Just 24 hours after Senate Republican Leader Mitch McConnell (R-Ky.) warned that raising the minimum wage to $10.10 per hour from $7.25 would deal a “devastating blow to the very people that need help most,” Gap Inc. announced it would raise employees’ minimum pay to $10 per hour by next year.

In striking contrast to the alarms sounded by McConnell, Gap chief executive officer Glenn Murphy emphasized the benefits of this pay raise for the company’s lowest-paid workers. He described it as a “strategic investment to do more for our employees” — one that  will help “attract and retain a skilled, enthusiastic and engaged workforce.”
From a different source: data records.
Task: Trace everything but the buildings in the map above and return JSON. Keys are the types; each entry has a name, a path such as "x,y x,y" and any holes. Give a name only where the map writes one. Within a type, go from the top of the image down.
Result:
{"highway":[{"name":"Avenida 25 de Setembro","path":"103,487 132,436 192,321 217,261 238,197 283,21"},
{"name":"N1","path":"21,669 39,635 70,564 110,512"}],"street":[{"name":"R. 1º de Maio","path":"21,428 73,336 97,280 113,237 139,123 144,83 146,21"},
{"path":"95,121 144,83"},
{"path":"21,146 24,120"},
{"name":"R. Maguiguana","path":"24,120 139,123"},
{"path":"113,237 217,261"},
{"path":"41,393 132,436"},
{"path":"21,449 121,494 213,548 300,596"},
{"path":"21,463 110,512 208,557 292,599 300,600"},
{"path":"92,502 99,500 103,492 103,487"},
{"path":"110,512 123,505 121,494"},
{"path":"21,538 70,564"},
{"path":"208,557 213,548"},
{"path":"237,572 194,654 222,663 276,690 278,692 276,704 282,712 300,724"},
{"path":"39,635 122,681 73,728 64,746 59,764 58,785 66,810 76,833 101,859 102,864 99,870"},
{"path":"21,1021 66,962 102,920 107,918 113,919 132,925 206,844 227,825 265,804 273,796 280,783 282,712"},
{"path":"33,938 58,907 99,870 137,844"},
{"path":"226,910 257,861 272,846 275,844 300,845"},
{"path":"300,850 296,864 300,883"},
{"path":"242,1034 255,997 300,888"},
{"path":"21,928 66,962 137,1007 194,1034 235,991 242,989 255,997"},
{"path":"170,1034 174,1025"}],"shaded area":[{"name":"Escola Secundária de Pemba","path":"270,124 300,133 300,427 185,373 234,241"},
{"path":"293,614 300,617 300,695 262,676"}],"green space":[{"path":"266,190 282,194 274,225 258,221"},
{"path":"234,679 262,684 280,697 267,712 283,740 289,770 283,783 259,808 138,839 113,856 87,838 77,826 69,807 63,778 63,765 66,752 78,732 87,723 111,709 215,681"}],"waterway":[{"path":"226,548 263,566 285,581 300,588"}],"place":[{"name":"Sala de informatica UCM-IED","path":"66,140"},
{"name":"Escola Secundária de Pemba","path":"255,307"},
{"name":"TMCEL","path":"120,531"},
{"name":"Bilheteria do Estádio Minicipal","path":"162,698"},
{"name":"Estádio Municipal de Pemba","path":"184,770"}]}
If there’s a lesson in the recent tug-of-war over the Congressional Budget Office’s report estimating the impact of a federal minimum wage increase, it’s that despite the dire predictions made by opponents of raising the minimum wage, many CEOs have already seen that higher wages are good for business.

For other major retailers have echoed Gap’s rationale. Costco, which supports Obama’s call for raising the minimum wage to $10.10 per hour, starts its entry-level employees at $11.50 per hour. This is significantly more than its closest competitor, Sam’s Club, which is owned by Wal-Mart. Costco also has almost double the sales per employee compared to Sam’s Club.

Similarly, the starting wage for full-time employees at the grocery retailer Trader Joe’s is between $40,000 and $60,000 per year — more than twice what many of its competitors pay. The sales revenue per square foot at Trader Joe’s is three times higher than the average U.S. supermarket.